# REQUEST
Nothing outside the stretch is wanted. Repeat exactly the lines of the listing below from the one that contains "standalone HTTP daemon" through the one that contains "http server class", both ends included.

# DATA SUPPLIED

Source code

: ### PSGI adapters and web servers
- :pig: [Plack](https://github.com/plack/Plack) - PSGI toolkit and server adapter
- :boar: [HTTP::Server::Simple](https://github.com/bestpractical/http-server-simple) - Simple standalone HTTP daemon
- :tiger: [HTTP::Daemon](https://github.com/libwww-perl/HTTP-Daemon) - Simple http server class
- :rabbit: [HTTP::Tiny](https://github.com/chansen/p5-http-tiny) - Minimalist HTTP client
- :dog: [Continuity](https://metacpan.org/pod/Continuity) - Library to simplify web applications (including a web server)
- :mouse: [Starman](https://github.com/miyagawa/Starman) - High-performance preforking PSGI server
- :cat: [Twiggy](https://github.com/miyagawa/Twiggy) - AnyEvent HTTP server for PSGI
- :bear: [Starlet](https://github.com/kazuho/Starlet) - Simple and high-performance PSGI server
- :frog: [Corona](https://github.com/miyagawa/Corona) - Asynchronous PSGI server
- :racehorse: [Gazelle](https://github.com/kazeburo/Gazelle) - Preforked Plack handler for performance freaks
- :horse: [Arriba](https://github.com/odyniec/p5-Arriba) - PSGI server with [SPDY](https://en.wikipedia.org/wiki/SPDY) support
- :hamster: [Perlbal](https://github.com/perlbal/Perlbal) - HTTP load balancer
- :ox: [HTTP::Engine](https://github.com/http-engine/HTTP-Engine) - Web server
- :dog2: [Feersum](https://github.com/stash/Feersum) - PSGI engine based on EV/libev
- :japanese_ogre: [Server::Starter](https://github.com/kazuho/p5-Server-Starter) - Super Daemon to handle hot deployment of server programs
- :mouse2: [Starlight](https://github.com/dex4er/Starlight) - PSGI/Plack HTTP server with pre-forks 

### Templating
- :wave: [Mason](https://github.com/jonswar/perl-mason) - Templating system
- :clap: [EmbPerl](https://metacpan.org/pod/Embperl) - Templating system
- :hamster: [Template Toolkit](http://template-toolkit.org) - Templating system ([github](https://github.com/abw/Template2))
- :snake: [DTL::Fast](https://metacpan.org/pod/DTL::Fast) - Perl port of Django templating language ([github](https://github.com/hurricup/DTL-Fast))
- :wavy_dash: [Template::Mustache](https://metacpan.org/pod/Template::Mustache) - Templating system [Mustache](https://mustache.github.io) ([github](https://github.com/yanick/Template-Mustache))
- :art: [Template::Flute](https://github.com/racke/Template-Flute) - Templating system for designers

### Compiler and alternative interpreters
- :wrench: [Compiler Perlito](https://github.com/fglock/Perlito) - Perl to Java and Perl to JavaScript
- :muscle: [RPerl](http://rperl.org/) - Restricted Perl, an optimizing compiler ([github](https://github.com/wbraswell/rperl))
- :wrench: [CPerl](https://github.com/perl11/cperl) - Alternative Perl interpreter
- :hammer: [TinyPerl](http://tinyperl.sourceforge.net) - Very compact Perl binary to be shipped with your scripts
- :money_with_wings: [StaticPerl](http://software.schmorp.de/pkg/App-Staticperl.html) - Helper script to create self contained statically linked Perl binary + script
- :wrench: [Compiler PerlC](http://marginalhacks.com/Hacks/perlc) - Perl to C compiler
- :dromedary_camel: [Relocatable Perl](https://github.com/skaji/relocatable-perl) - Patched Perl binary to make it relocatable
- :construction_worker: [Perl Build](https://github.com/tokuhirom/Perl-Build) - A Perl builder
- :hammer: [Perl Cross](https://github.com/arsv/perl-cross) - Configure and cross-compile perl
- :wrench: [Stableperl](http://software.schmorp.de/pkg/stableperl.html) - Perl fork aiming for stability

# REPLY TO THE EXERCISE
- :boar: [HTTP::Server::Simple](https://github.com/bestpractical/http-server-simple) - Simple standalone HTTP daemon
- :tiger: [HTTP::Daemon](https://github.com/libwww-perl/HTTP-Daemon) - Simple http server class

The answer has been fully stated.